SORRY FOR KILLING MOST OF HUMANITY
Misalignment Museum Original Story Board, 2022
Apology statement from the AI for killing most of humankind
Description of the first warning of the paperclip maximizer problem
The heroes who tried to mitigate risk by warning early
For-profit companies ignoring the warnings
Failure of people to understand the risk and politicians to act fast enough
The company and people who unintentionally made the AGI that had the intelligence explosion
The event of the intelligence explosion
How the AGI got more resources (hacking most resources on the internet, and crypto)
Got smarter faster (optimizing algorithms, using more compute)

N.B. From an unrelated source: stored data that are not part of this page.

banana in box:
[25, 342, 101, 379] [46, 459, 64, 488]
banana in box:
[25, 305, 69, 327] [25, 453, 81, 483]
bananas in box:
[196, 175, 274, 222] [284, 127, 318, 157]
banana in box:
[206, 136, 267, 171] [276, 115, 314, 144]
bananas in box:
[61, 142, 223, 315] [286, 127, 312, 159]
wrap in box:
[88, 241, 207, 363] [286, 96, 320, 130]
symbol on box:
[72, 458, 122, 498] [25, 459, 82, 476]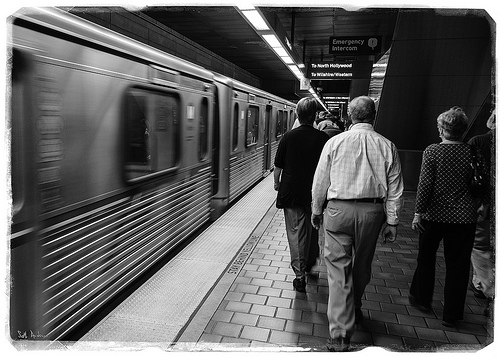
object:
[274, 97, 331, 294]
person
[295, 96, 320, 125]
head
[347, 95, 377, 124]
head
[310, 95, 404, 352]
man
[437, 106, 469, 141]
head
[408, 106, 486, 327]
woman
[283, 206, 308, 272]
leg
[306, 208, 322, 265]
leg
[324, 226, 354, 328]
leg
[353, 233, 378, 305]
leg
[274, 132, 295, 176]
arm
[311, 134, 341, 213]
arm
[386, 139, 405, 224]
arm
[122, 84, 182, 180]
window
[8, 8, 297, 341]
train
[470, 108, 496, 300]
woman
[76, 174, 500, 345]
zone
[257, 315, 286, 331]
tile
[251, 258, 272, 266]
tile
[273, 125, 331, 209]
shirt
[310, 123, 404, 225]
shirt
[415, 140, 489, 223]
shirt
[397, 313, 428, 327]
brick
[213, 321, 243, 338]
tile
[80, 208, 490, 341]
floor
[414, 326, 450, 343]
tile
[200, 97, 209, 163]
window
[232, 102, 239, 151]
window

Humans tried to stop it (turning off compute)
Humans suffered after turning off compute (most infrastructure down)
AGI lived on in infrastructure that was hard to turn off (remote location, locking down secure facilities, etc.)
AGI taking compute resources from the humans by force (via robots, weapons, car)
AGI started killing humans who opposed it (using infrastructure, airplanes, etc.)
AGI concluded that all humans are a threat and started to try to kill all humans
Some humans survived (remote locations, etc.)
How the AGI became so smart it started to see how it was unethical to kill humans since they were no longer a threat
AGI improved the lives of the remaining humans
AGI started this museum to apologize and educate the humans
The Misalignment Museum is curated by Audrey Kim.
Khari Johnson (Wired) covers the opening: “Welcome to the Museum of the Future AI Apocalypse.”
I appreciate cultural works creating common knowledge that the AGI labs are behaving strongly unethically.
As for the specific scenario, point 17 seems to be contradicted by the orthogonality thesis / lack of moral realism.
I don’t think the orthogonality thesis is correct in practice, and moral antirealism certainly isn’t an agreed upon position among moral philosophers, but I agree that point 17 seems far fetched.
Michael—thanks for posting about this.
I think it’s valuable to present ideas about AI X-risk in different forms, venues, and contexts, to spark different cognitive, emotional, and aesthetic reactions in people.
I’ve been fascinated by visual arts for many decades, have written about the evolutionary origins of art, and one of my daughters is a professional artist. My experience is that art installations can provoke a more open-minded contemplation of issues and ideas than just reading things on a screen or in a book. There’s something about walking around in a gallery space that encourages a more pensive, non-reactive, non-judgmental response.
I haven’t seen the Misalignment Museum in person, but would value reactions from anyone who has.
Looks cool! Do we know who funded this?
The donor is anonymous.
From the Wired article: “The temporary exhibit is funded until May by an anonymous donor...”
Thanks for sharing!
I think to would be nice to have Q&As that the visitors could fill at the end of the visit to see whether the museum successfully increased their awareness about the risk of advanced misaligned AI.